Monday, March 9, 2009

The Mysteriously Moving Polyline

Since this is a repeat question in my office, I thought I would share the solution with you. Here are two possible scenarios:

1. Draw a polyline with an elevation of 0.00 in location "A". Highlight the polyline and change the elevation to 147.00 and the polyline moves to location "B".

2. Draw a line at any elevation and location "C". Highlight the line and change the elevation of one endpoint to a different elevation and the line moves to location "D".

You might even find that if you try to execute a move command on either the polyline or the line from Step 1 or Step 2, they won't appear to move because the elevation doesn't change.

Do you know what the problem is?

The view has been changed to something other than "Top".

To correct the situation, just type -view at the command prompt and then top to reset the view. You can also find the solution in the dropdown menus at View-3D Views-Top.

3 comments:

Anonymous said...

Hey - i tried this and did NOT get your expected result. Do you guys have a custom lisp or something helping the process that might be changing the view?

I can understand that the line is not coplanar and cannot be extended or trimmed unless you do the extend option or apparent intersection.

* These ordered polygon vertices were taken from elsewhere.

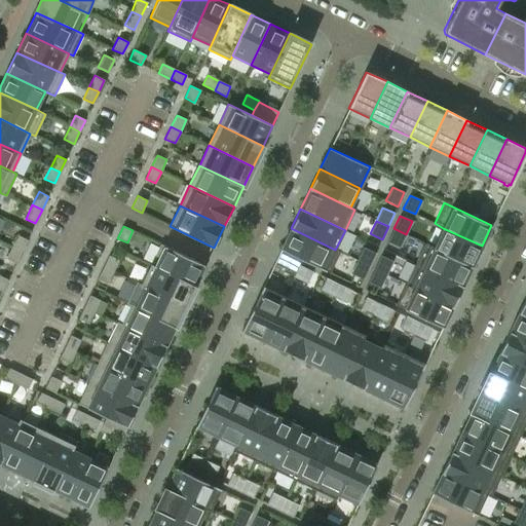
[(340,253),(335,250),(291,228),(280,250),(302,260),(330,273),(340,253)]
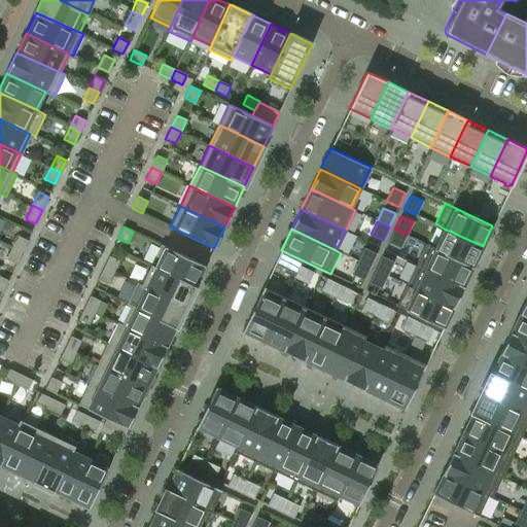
[(399,248),(407,235),(394,229),(388,242),(399,248)]
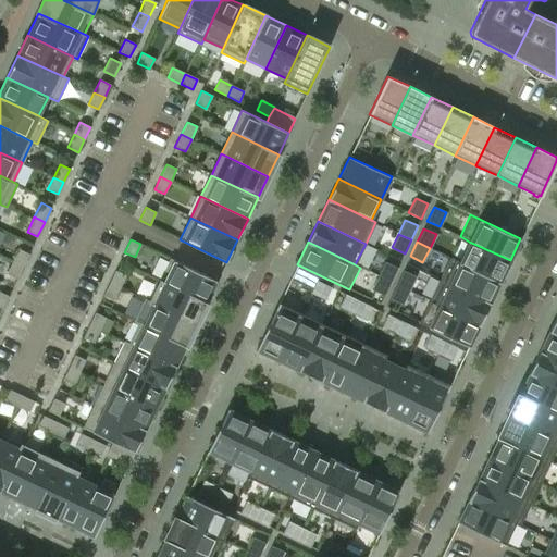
[(499,282),(510,260),(469,242),(459,262),(499,282)]
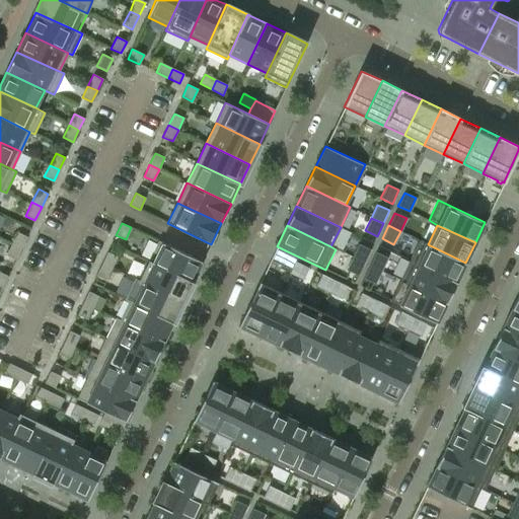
[(21,248),(27,236),(17,232),(12,243),(21,248)]
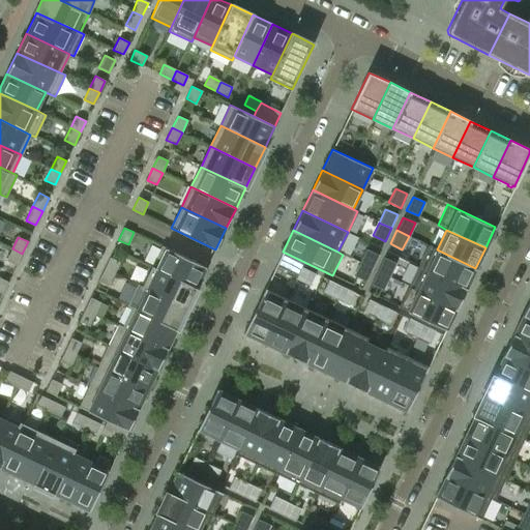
[(197,289),(207,267),(162,245),(151,267),(197,289)]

Clue me in dude, not understanding "whats happening. "Yeah, i had Rerun in my head saying that to Rog...

TommieR said...

Rotate the view using 3d orbit. Only rotate it a bit, not a lot so that the drawing still looks like it's in the normal top view, but the view is actually rotated. That's why the ends of the lines appear to move to a different location.

Hope that helps to explain the original problem that required the solution described in this post.

Anonymous said...

It's not the view that's the problem, it's the UCS. Polyline property "elevation" is calculated with respect to the origin in 3D space ... the distance from point 0,0,0 to a perpendicular point on that polyline. So if you have a polyline with different Z elevations at start and end, then it is "living" on a different (tilted) plane from the rest of your polylines.